「世界を挑発する最高傑作」
出典元、鈴木光司の小説「ループ」の、新書版の帯に書かれているキャッチコピー。これを考えた人は、よくやったもんだと思う。
鈴木光司の小説「リング」は、日本にホラーブームを巻き起こすほどの名作だった。それ以降、似た様な小説もたくさん出たし、「リング」の映画化は何度もされるほど人気があり、爆発的なヒットを飛ばした。テレビドラマも放送されたし映画の続編も出た。さらに「呪いのビデオ」までレンタルされてた様な気がするし、とにかく日本全国「リング」と「貞子」一色だった。
そして続編の「らせん」である。小説として、「リング」から地続きで繋がるストーリー、ながらもストーリーのジャンルを変えるという驚きの手法を用い、「らせん」は「リング」での殺人ウィルスを科学的に解明していくという、「リング」の続編として見劣りしない、すごい作品だった。こちらもドラマ化や、「リング」とセットでの映画化を果たしている。「リング」が名作なら「らせん」は名続編である。あれをよくこう続けた。
そして3部作完結編、「ループ」である。ここでずっこける。なんと言うか、「リング」、「らせん」からさらにまたジャンルを超越し、まあSFなのだが、またなにか別のものになってしまったのである。あと叙述トリックを使っているのでオチが終盤に圧縮されている。オチという言い方も失礼だが……、この作品と、「リング」シリーズを締めくくる肝の情報が最後の最後に出て来るので、逆に言うと序盤から中盤にかけて前2作に比べて淡々としている。まあ状況は深刻ではあるのだが、「リング」や「らせん」の様な死に追われる恐怖や次々と判明する真実、といったものもない。あえて言うならだらだらっとした展開である。あと貞子も出て来ない。テレビから。
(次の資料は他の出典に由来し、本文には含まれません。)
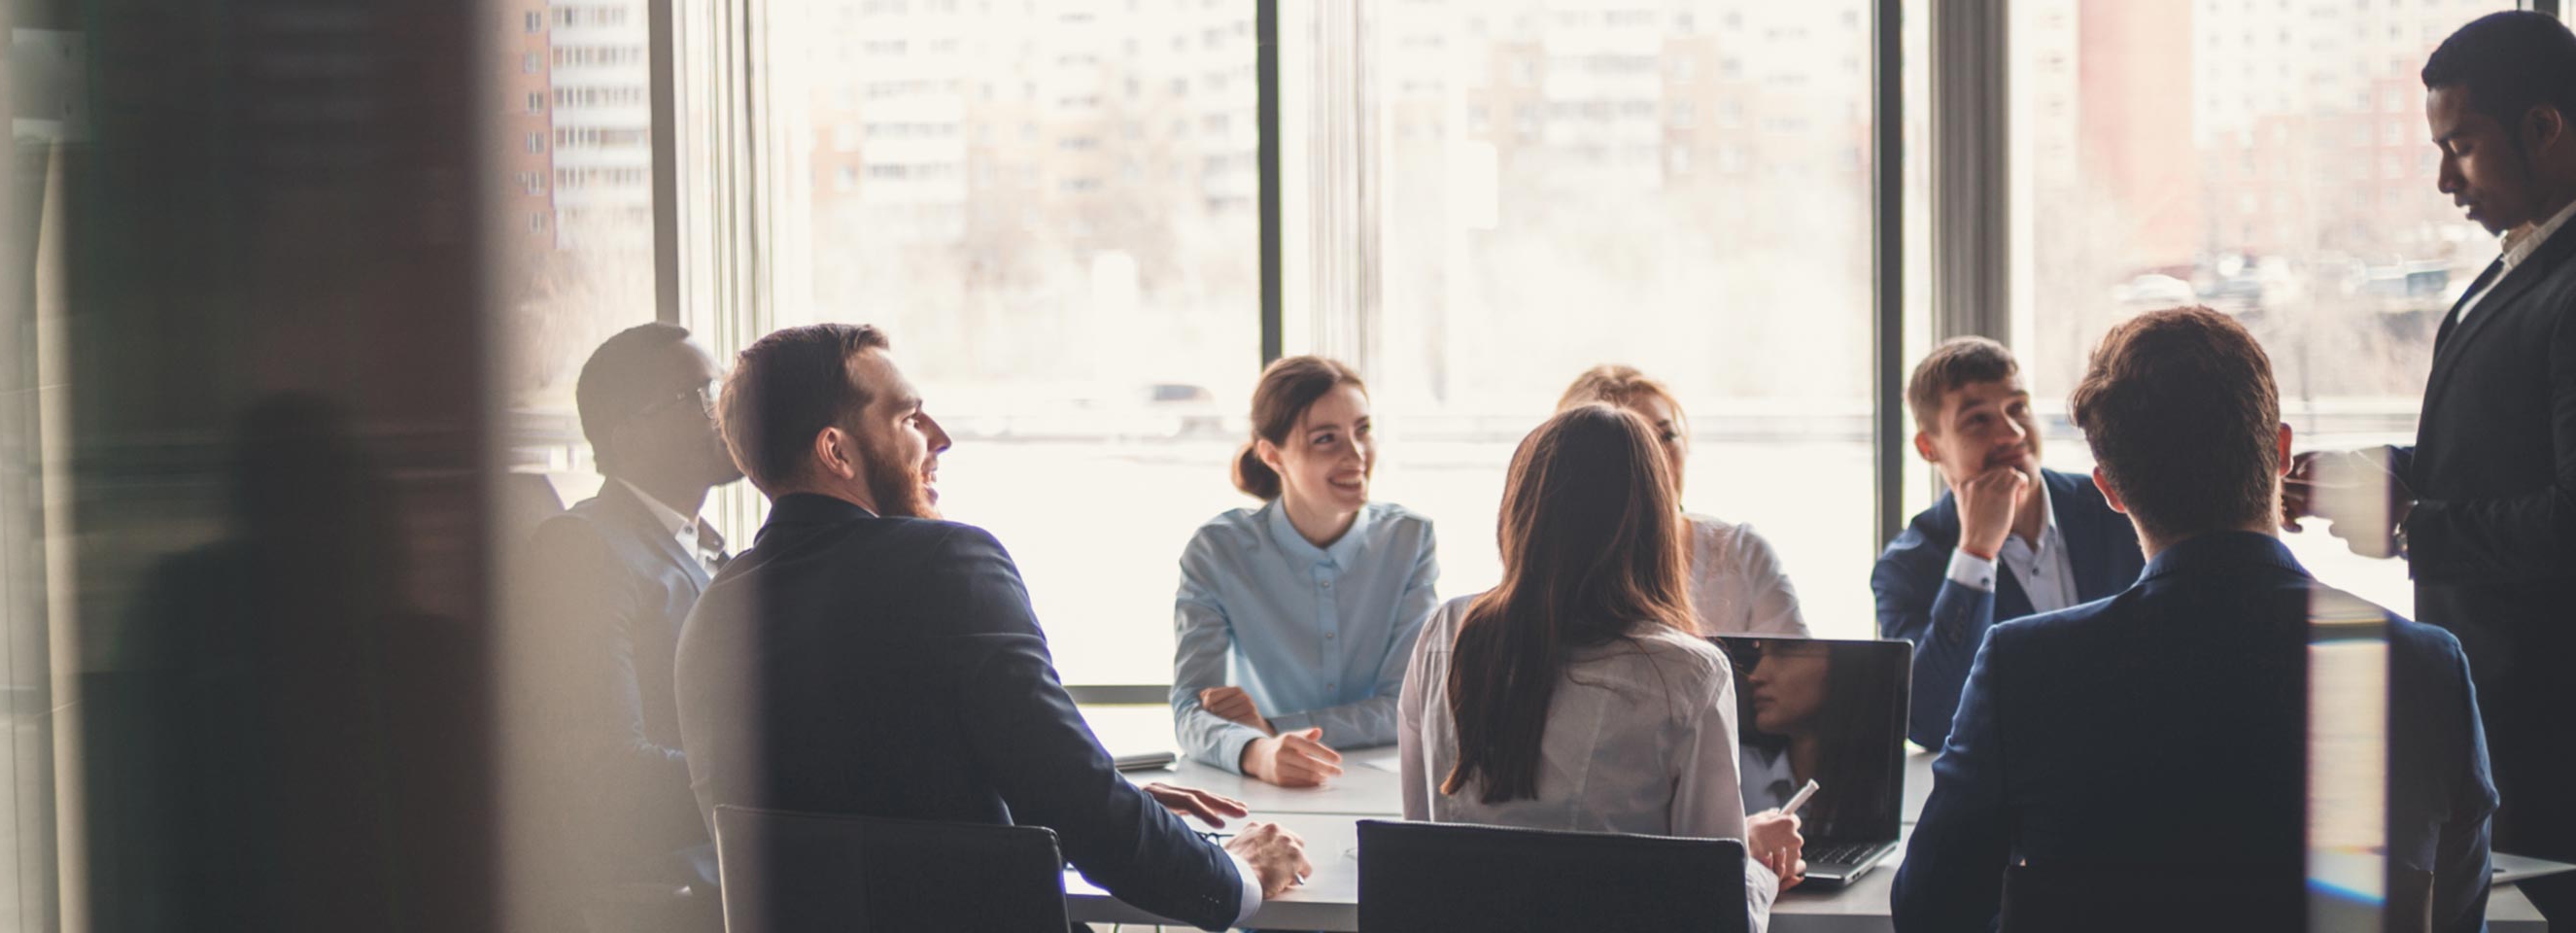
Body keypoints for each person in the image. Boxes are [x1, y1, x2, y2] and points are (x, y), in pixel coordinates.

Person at [2284, 13, 2576, 928]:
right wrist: (2365, 476)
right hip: (2526, 712)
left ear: (2545, 127)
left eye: (2462, 146)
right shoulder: (2537, 261)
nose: (2445, 180)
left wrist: (2405, 526)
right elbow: (2496, 452)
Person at [677, 324, 1309, 930]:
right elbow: (1077, 801)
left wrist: (1079, 805)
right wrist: (1235, 876)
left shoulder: (714, 610)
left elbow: (874, 809)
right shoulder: (945, 562)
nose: (940, 437)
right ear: (837, 451)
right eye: (908, 418)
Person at [1893, 308, 2497, 932]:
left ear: (2111, 490)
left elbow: (1929, 912)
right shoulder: (2427, 666)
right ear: (2280, 450)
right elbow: (2454, 917)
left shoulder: (2023, 670)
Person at [1394, 404, 1808, 930]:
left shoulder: (1446, 633)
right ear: (1654, 524)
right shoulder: (1688, 674)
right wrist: (1757, 867)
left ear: (1520, 510)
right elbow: (1716, 913)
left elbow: (1420, 848)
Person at [513, 324, 745, 891]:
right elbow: (610, 771)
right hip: (665, 892)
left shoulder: (720, 551)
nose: (722, 411)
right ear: (628, 436)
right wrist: (772, 779)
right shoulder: (580, 547)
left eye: (719, 390)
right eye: (698, 396)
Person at [1172, 357, 1442, 787]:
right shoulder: (1217, 552)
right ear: (1272, 455)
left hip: (1383, 786)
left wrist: (1274, 728)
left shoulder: (1409, 541)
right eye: (1325, 439)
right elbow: (1190, 709)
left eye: (1363, 430)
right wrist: (1257, 751)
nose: (1355, 454)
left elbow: (1408, 706)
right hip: (1262, 789)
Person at [1871, 337, 2145, 749]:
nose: (2011, 433)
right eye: (1978, 419)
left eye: (2018, 408)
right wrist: (1975, 555)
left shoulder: (2117, 508)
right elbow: (1928, 723)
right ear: (1929, 447)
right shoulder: (1906, 567)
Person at [1561, 365, 1812, 638]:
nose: (1657, 458)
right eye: (1634, 445)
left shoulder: (1742, 553)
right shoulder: (1554, 572)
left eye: (1667, 436)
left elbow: (1799, 672)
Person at [1724, 639, 1900, 828]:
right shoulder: (1731, 771)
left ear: (1845, 662)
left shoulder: (1883, 789)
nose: (1755, 676)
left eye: (1787, 648)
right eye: (1759, 652)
いや原作小説的に言えば、「リング」でも貞子はテレビから出て来はしないのだが、とにかくずっこけたのは映像関係者である。「リング」と「らせん」の続編で、完結編と言えば大ヒットは確実だ、こんなもの映像化しない方が間違っている。あわよくば3連作でもう一度……、と、思い、読んだ人たちがドミノ倒しにずっこけた。こ、これは映像化出来ない……。まあ単純に、全体としてだらだらとし過ぎ、そしてオチで「リング」、「らせん」ともどもちゃぶ台返しがあるのである。直接のネタバレは書かないが、まあ強いて言うなら「夢オチ」が最も近いかなっ。
「世界を挑発する最高傑作」
たぶん映像関係者を挑発する作品だったんだと思う。架空の会話を用いるなら、作者からの「映像化出来るものならしてみろ!」、映像関係者からの「出来ねえよ!」といったところか。あともうひと言、映像関係者から「お前、前2作が映像化してヒットしたの分かってんのになんでこんな3作目書いてんだよ!」、かな。作者も悪いが止められなかった編集者も悪いと思う。
「ループ」、小説としては行くところまで行ってしまった感じに締められてしまったが、受け手の感想としては”やり過ぎ”、もしくは”やり切りやがった”である。そもそも「リング」のヒットからして、小説の地力もあるが貞子のホラー的怖さが映像的に受けたのも大きかったのである。「らせん」も切り口を変えたとはいえ貞子はちゃんと出て来るので、「リング」よりちゃんと出て来るので、映像化も料理のしがいがある。しかし「ループ」はちゃぶ台返しである。「あああああ~」とガックリした映像関係者の声が聞こえて来る様なトリッキーなオチであった。「リングシリーズはらせんまででいいよ」との声も聞かれるゆえんである。
ウィキペディアに非常によくまとまった一文があるので引用したい。まあ、こういう事なのだろう。
また、第1作『リング』の怖さの現状維持を望んだ観客、それに呼応して恐怖映画のジャンルにこだわった映画会社の思惑等々の事情により、数多く映像化された『リングシリーズ』の中では、未だに映像化されるに至っていない。
たぶん伝わってないので気になる人は読んでみる事をお勧めしますん。